Gardeners seek to emulate Parzival—the knight who followed the guidance of his divinely-inspired heart to the hiding place of the Grail.

In the epic poem Parzival, written by medieval poet Wolfram von Eschenbach, the world has fallen into ruin because of an ongoing war between the forces of good and evil. As the war rages in heaven between God and Satan, a band of neutral angels bring the Grail down from heaven and hide it on Earth to prevent it from being destroyed in the crossfire. (In this tale, the Grail is not the cup of Christ from the Last Supper, but a rock that embodies the divine quality of unconditional love and compassion.)

These neutral angels charged an earthly knight with protecting the Grail, but the newly-minted Grail King quickly fails to represent that spirit of unconditional love and compassion when he draws his sword against another knight in the name of a virtue. During the ensuing duel, both opponents are maimed. As a result—just as conflict has wreaked havoc in heaven—combat between the guardian of the Grail on Earth and his opponent renders the world into a total wasteland.

A replacement Grail King is needed who can reconcile this world split by strife, and pioneer the establishment of a new order. Into this world Wolfram introduces the hero Parzival, whose name in French perce a val means “pierce through the middle” or “one who finds the way between opposites.” Parzival’s spiritual missions in this tale are to achieve at-one-ment between warring parties, and to pioneer a new spiritual order based on the heart rather than the rules of the day about virtue and evil. These missions are those of a Gardener even though Parzival—and Wolfram, his author-creator—were both actual medieval knights.
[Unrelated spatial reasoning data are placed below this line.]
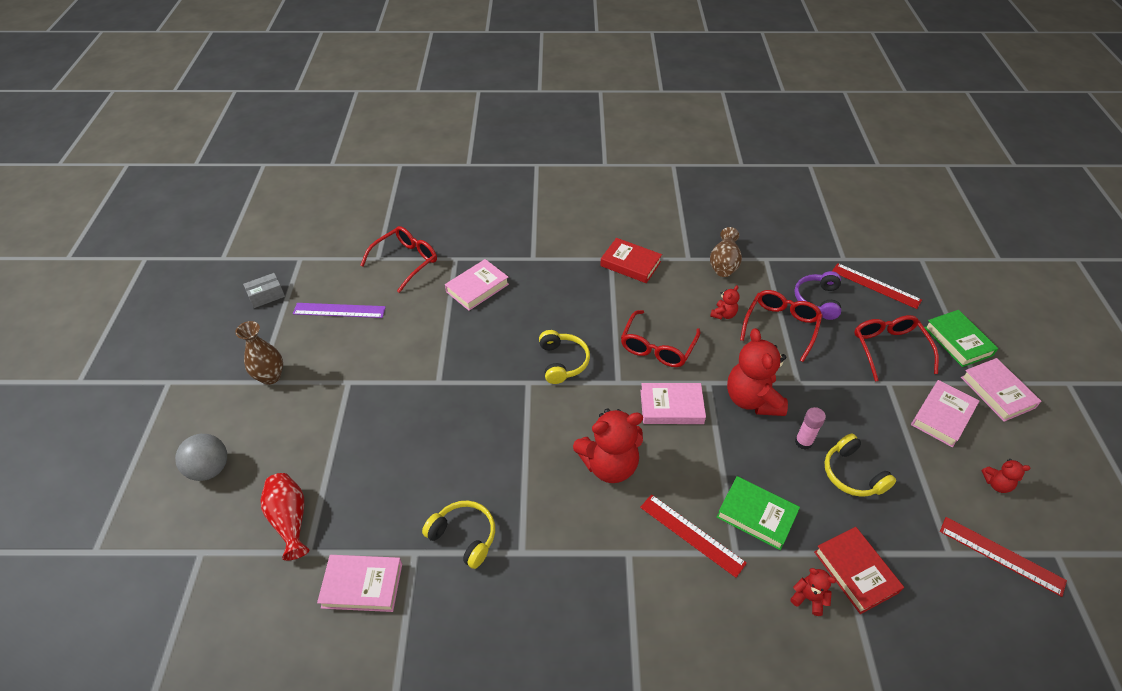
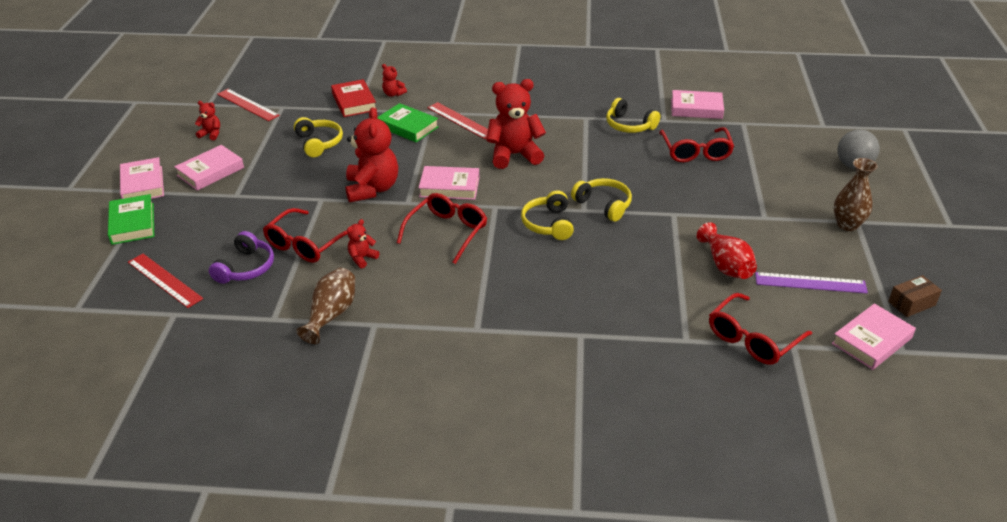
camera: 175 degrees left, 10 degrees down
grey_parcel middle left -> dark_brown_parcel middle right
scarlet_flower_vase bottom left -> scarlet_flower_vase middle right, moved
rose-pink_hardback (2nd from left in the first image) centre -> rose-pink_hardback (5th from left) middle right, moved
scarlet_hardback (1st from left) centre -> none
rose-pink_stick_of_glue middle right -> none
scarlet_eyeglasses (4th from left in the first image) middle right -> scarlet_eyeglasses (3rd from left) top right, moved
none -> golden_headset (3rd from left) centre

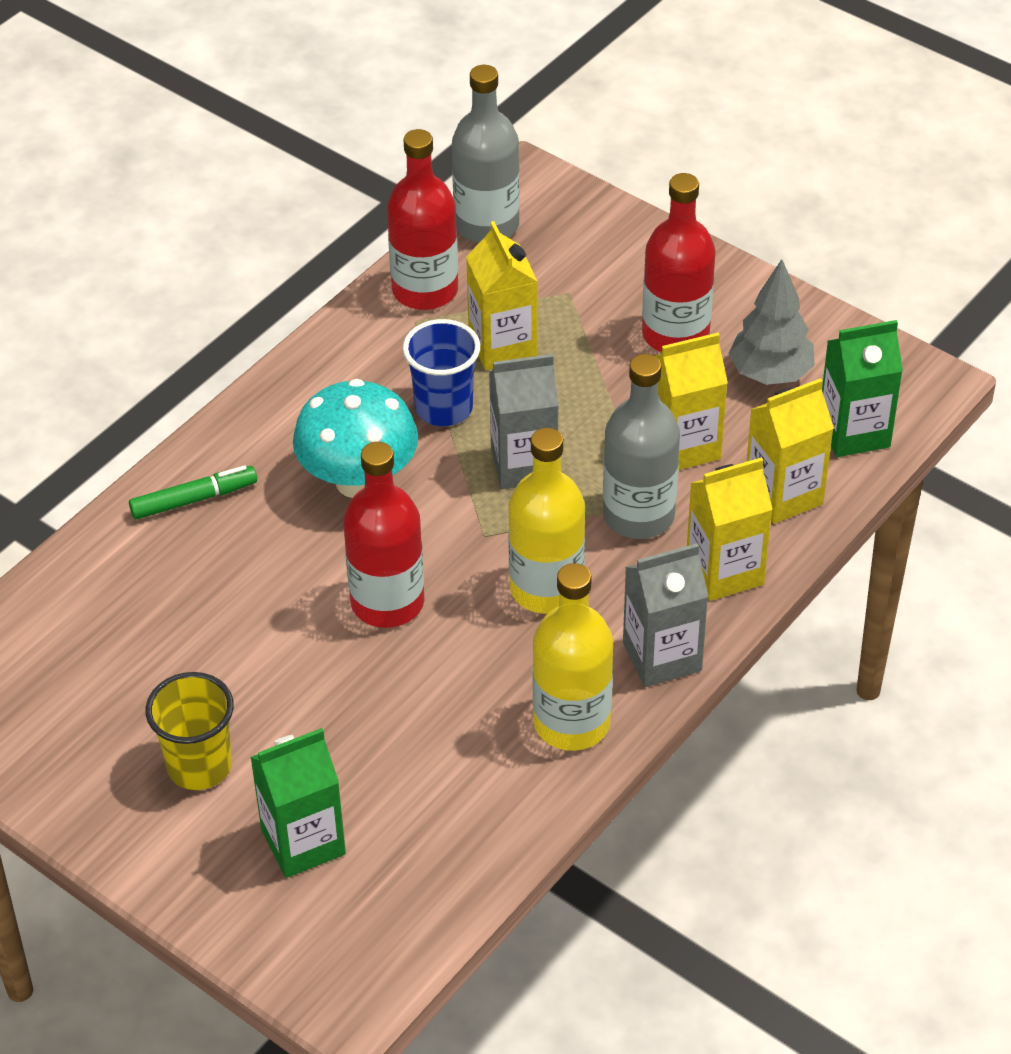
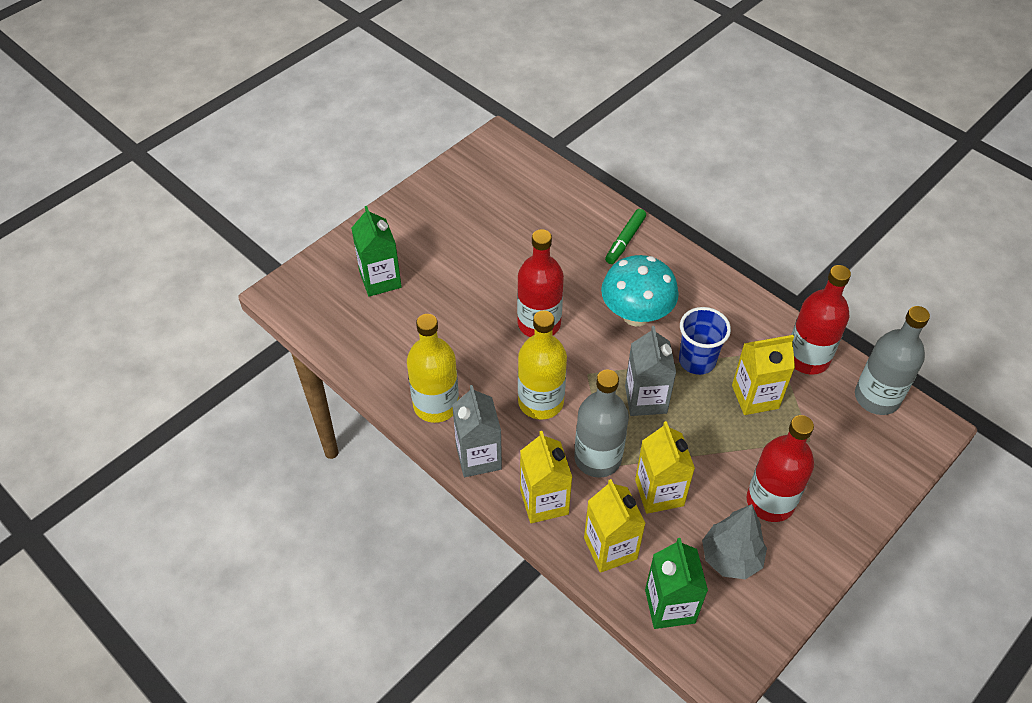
camera: 95 degrees right, 5 degrees up
green_felt_pen middle left -> green_felt_pen centre, 45 degrees clockwise
golden_tumbler bottom left -> none

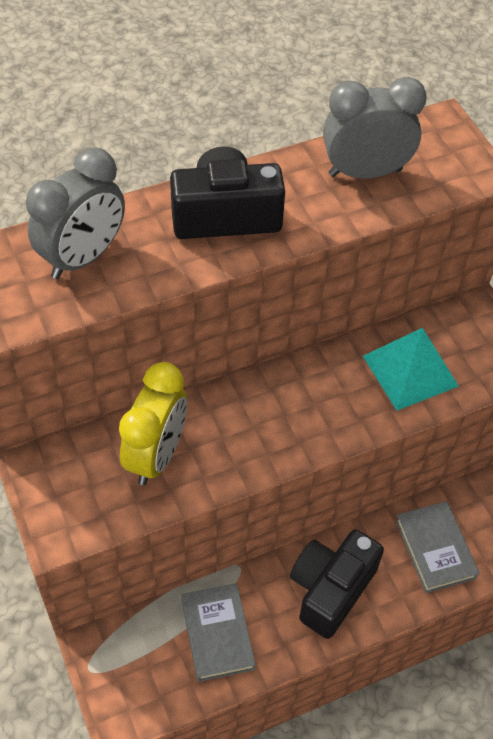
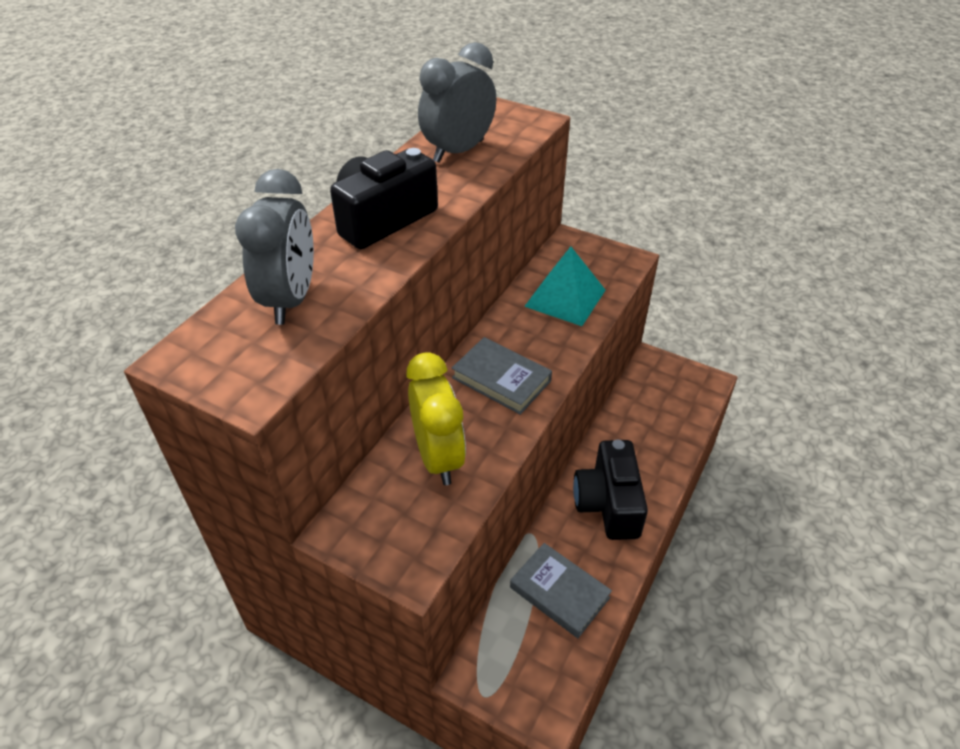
camera: 35 degrees left, 10 degrees down
grey_hardback (2nd from left in the first image) bottom right -> grey_hardback (1st from left) centre, moved

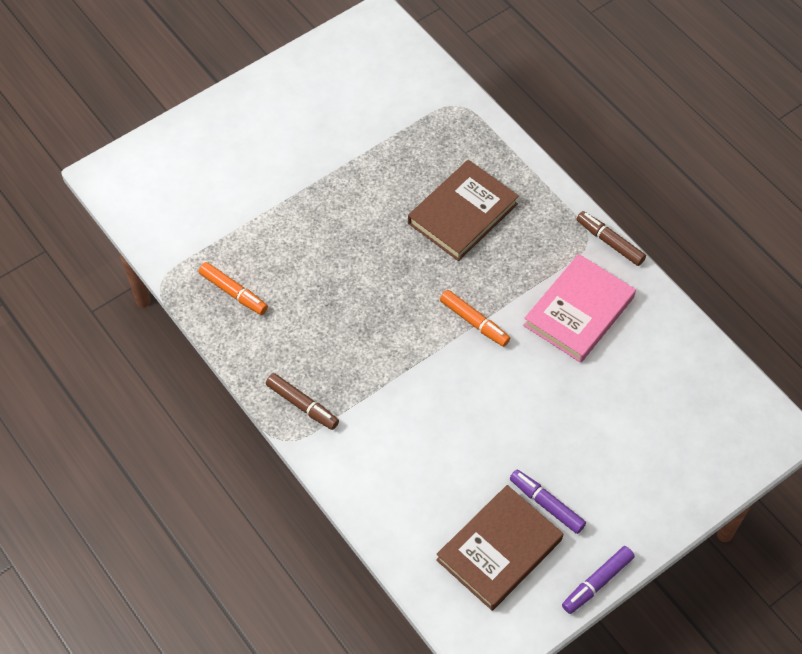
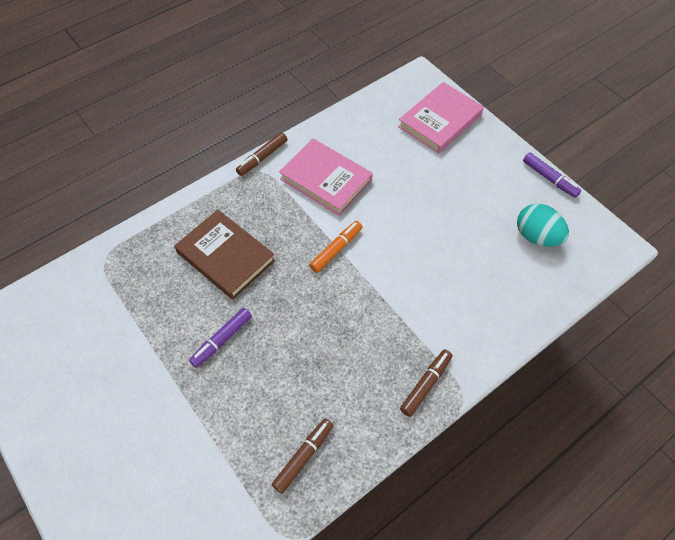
camera: 90 degrees left, 0 degrees up
orange-coloured_felt_pen (1st from left) middle left -> dark_brown_felt_pen (2nd from left) bottom centre
dark_brown_hardback (2nd from left) bottom centre -> teal_egg_shape middle right
royal_purple_felt_pen (1st from left) bottom right -> royal_purple_felt_pen (1st from left) middle left, moved
none -> rose-pink_hardback (2nd from left) top centre

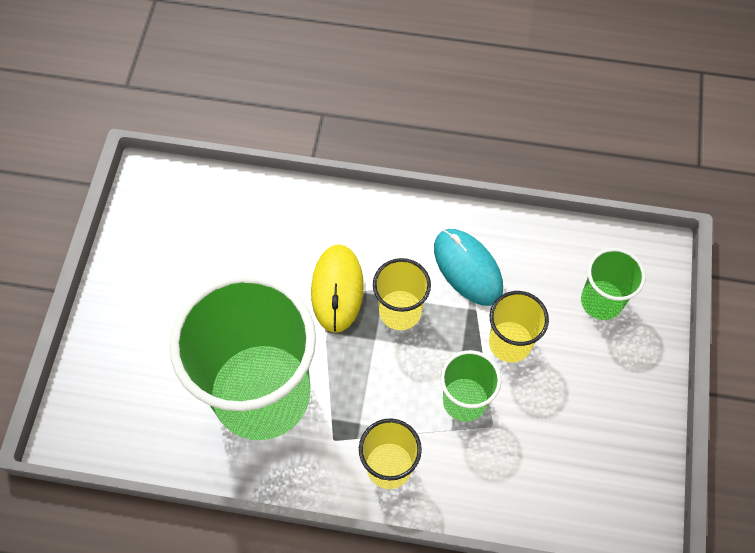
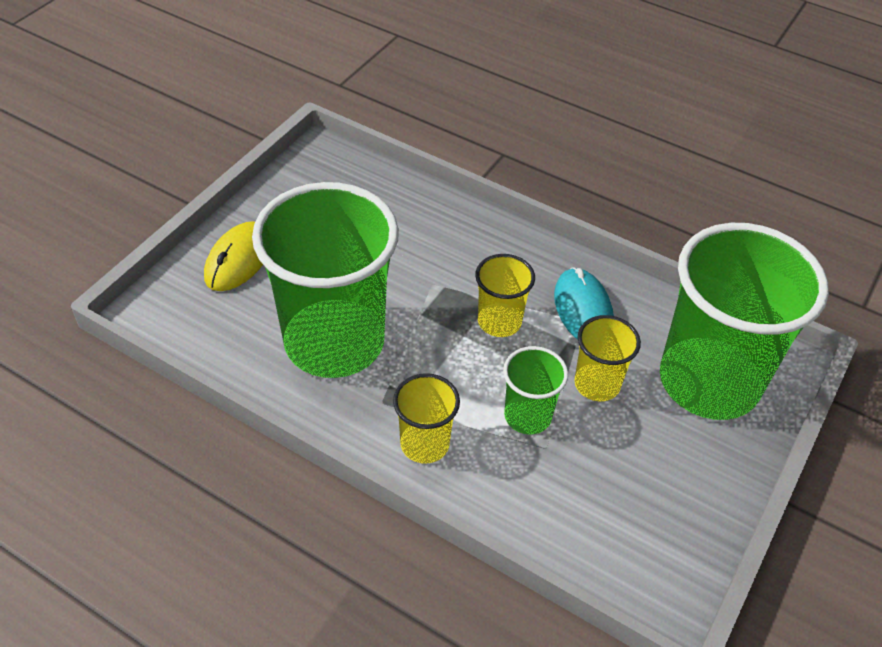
camera: 20 degrees right, 15 degrees down
golden_PC_mouse centre -> golden_PC_mouse middle left, moved
green_tumbler (3rd from left) middle right, x2.20

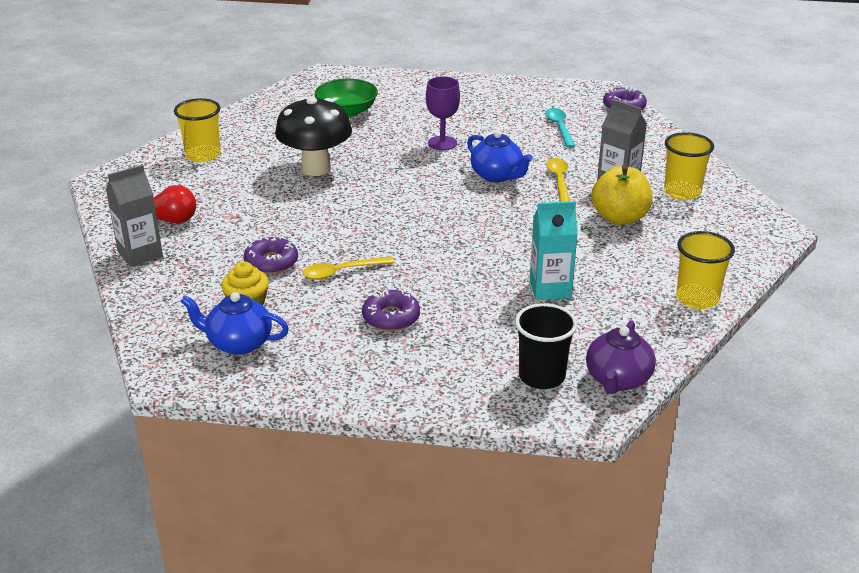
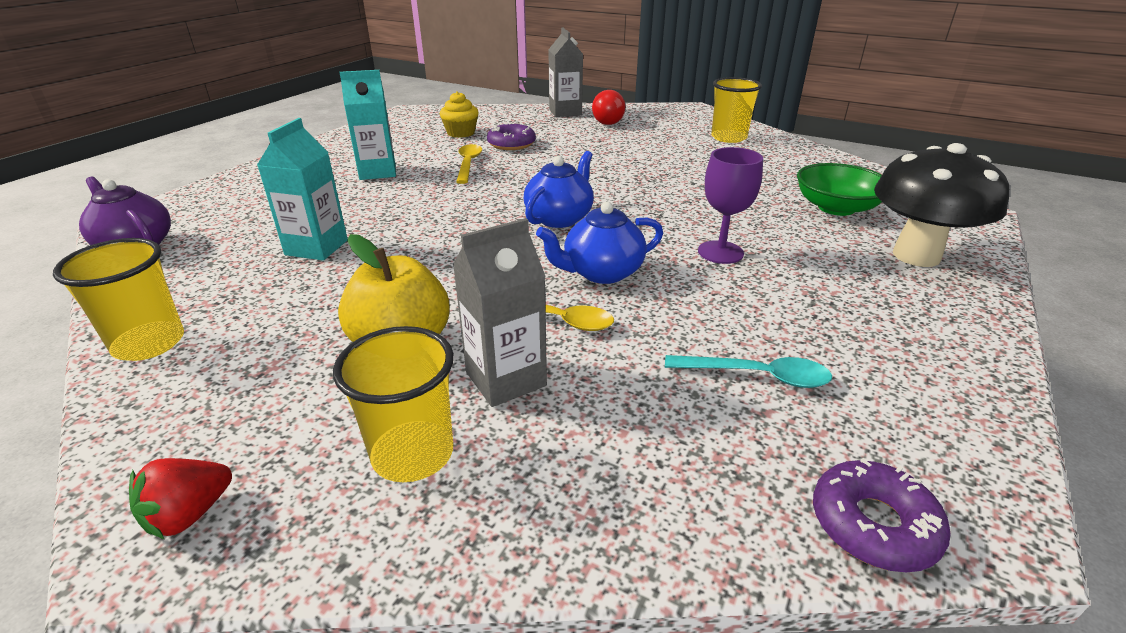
camera: 110 degrees right, 0 degrees up
cobalt_tea_pot (1st from left) middle left -> cobalt_tea_pot (1st from left) top centre, moved
black_mushroom top centre -> black_mushroom top right, moved
royal_purple_doughnut (2nd from left) centre -> teal_milk_carton (2nd from left) top left
black_tumbler centre -> none
none -> scarlet_berry bottom left

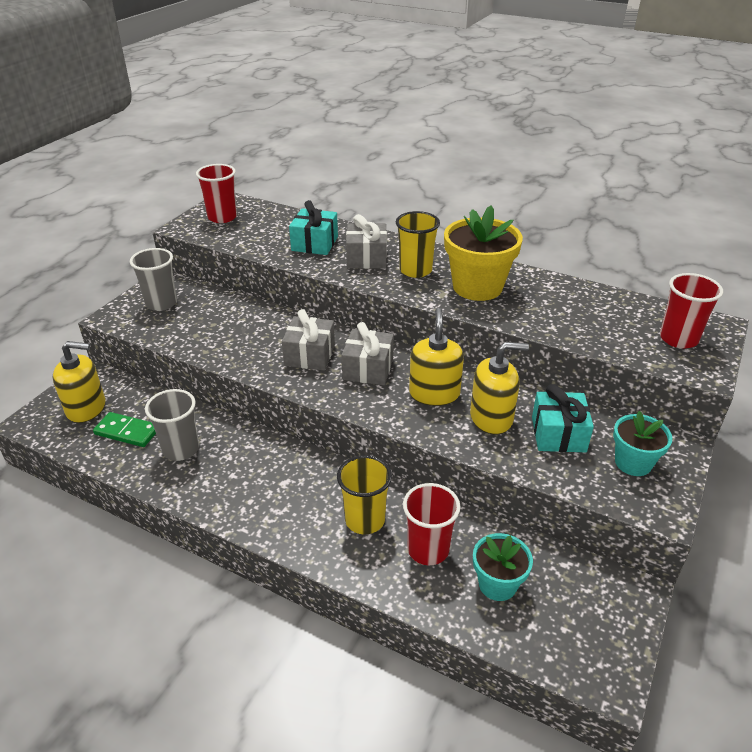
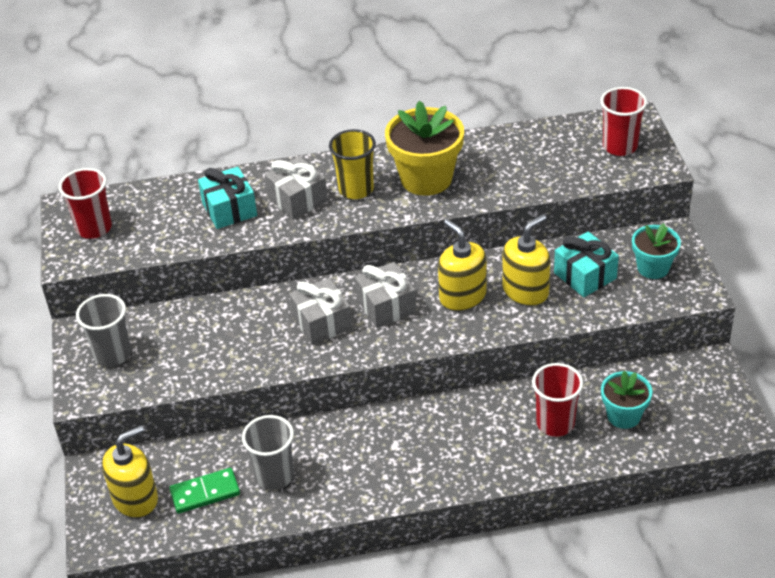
camera: 35 degrees left, 5 degrees up
golden_tumbler (1st from left) centre -> none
Immediately after Parzival begins his quest for the Grail, he meets the maimed Grail King in agony on his throne in the Grail Castle. Rather than compassionately asking the Grail King why he suffers, Parzival—attempting to behave as a “proper,” quiet, obedient, respectful knight should—merely stands at attention, awaiting an order. As a result, the next morning the Grail King’s castle magically expels him, and disappears. Parzival wanders for years before realizing that he had failed spiritually with the Grail King—that holy, virtuous service means responding compassionately and without regard for one’s station in life, or the station of those who need you, rather than engaging in crusades in the name of virtue.

During his time in the wilderness, Parzival learns to follow his heart rather than the rules of his day. All other knights questing for the Grail fail because they (1) roar off the path to vanquish evil, or (2) follow orders from political and spiritual authorities to deviate. Parzival, however, follows the compass of his own divinely-inspired heart.

Along the way he falls madly in love with and marries the beautiful young queen Condwiramurs rather than agreeing to an arranged marriage. He has many other adventures until finally he faces a “heathen soldier”—a Muslim knight from the court of the Caliph of Baghdad. Parzival is duty-bound to fight, but refuses, later learning that the Muslim knight is his own half-brother.

Only after passing these three spiritual tests—that he should pursue the ways of compassion (as with the Grail King), the ways of true love (as with his wife), and the ways of at-one-ment (that he and his enemy are one) does he rediscover the location of the Grail Castle. Inside, he approaches the maimed Grail King again and asks “Why are you hurt? How can I help you?” And this signal of compassion is all that is necessary to heal the Grail King, reveal the Grail in its radiant glory, and restore the entire world to vitality.

In Galahad’s story, the world falls into ruin because it abandoned principle. In Parzival’s story, it falls because it refused to be guided by the heart.

For Gardeners, the best, truest hero is the one who pursues with single-minded devotion one’s calling from God despite impossible odds.